TRAVAIL DEMANDÉ: Recopiez à l'identique tout le texte des données ci-dessous, ligne par ligne. Laissez les images de côté dans votre réponse.

___ EXTRAITS DES DONNÉES ___

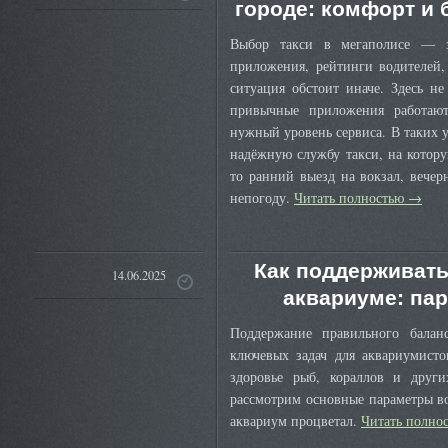
городе: комфорт и 
Выбор такси в мегаполисе — за
приложения, рейтинги водителей,
ситуация обстоит иначе. Здесь н
привычные приложения работают
нужный уровень сервиса. В таких 
надёжную службу такси, на котор
то ранний выезд на вокзал, вечер
непогоду.
Читать полностью
→
Как поддерживать
14.06.2025
аквариуме: пар
Поддержание правильного бала
ключевых задач для аквариумисто
здоровье рыб, кораллов и други
рассмотрим основные параметры в
аквариум процветал.
Читать полно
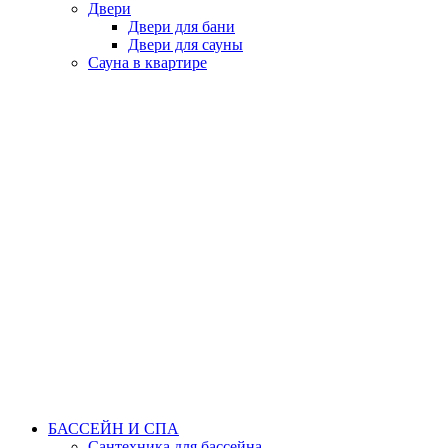
Двери
Двери для бани
Двери для сауны
Сауна в квартире
БАССЕЙН И СПА
Сантехника для бассейна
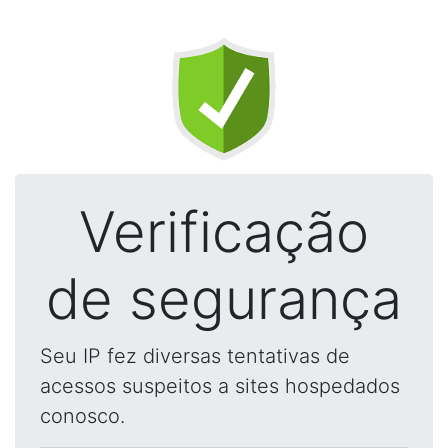
Verificação
de segurança
Seu IP fez diversas tentativas de
acessos suspeitos a sites hospedados
conosco.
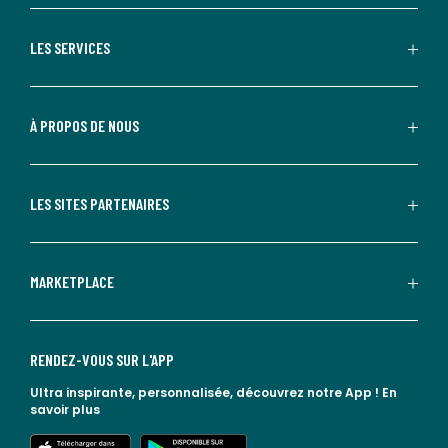
LES SERVICES
À PROPOS DE NOUS
LES SITES PARTENAIRES
MARKETPLACE
RENDEZ-VOUS SUR L'APP
Ultra inspirante, personnalisée, découvrez notre App !
En
savoir plus
lien vers l'app store
lien vers google play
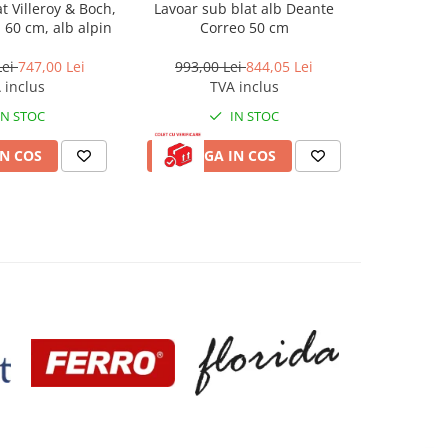
t Villeroy & Boch,
Lavoar sub blat alb Deante
Lavoar cer
, 60 cm, alb alpin
Correo 50 cm
a
Lei
747,00 Lei
993,00 Lei
844,05 Lei
682,0
 inclus
TVA inclus
IN STOC
IN STOC
N COS
ADAUGA IN COS
ADAUG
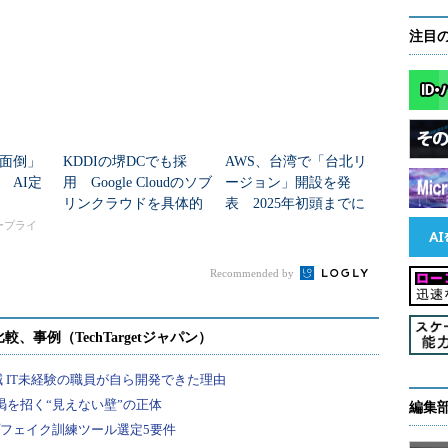
った？
注目
面倒」
KDDIの堺DCでも採
AWS、台湾で「台北リ
 AI定
用 Google Cloudのソブ
ージョン」開設を発
リンクラウドを具体的
表 2025年初頭までに
に説明
提供開始予定
タープライ
Recommended by
編集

___

RÉSULTAT OBTENU:
городе: комфорт и 
Выбор такси в мегаполисе — за
приложения, рейтинги водителей,
ситуация обстоит иначе. Здесь н
привычные приложения работают
нужный уровень сервиса. В таких 
надёжную службу такси, на котор
то ранний выезд на вокзал, вечер
непогоду.
Читать полностью
→
Как поддерживать
14.06.2025
аквариуме: пар
Поддержание правильного бала
ключевых задач для аквариумисто
здоровье рыб, кораллов и други
рассмотрим основные параметры в
аквариум процветал.
Читать полно
Двери
Двери для бани
Двери для сауны
Сауна в квартире
БАССЕЙН И СПА
Сантехника для бассейна
Verificação
de segurança
Seu IP fez diversas tentativas de
acessos suspeitos a sites hospedados
conosco.
LES SERVICES
À PROPOS DE NOUS
LES SITES PARTENAIRES
MARKETPLACE
RENDEZ-VOUS SUR L'APP
Ultra inspirante, personnalisée, découvrez notre App !
En
savoir plus
lien vers l'app store
lien vers google play
t Villeroy & Boch,
Lavoar sub blat alb Deante
Lavoar cer
, 60 cm, alb alpin
Correo 50 cm
a
Lei
747,00 Lei
993,00 Lei
844,05 Lei
682,0
 inclus
TVA inclus
IN STOC
IN STOC
N COS
ADAUGA IN COS
ADAUG
った？
注目
面倒」
KDDIの堺DCでも採
AWS、台湾で「台北リ
 AI定
用 Google Cloudのソブ
ージョン」開設を発
リンクラウドを具体的
表 2025年初頭までに
に説明
提供開始予定
タープライ
Recommended by
編集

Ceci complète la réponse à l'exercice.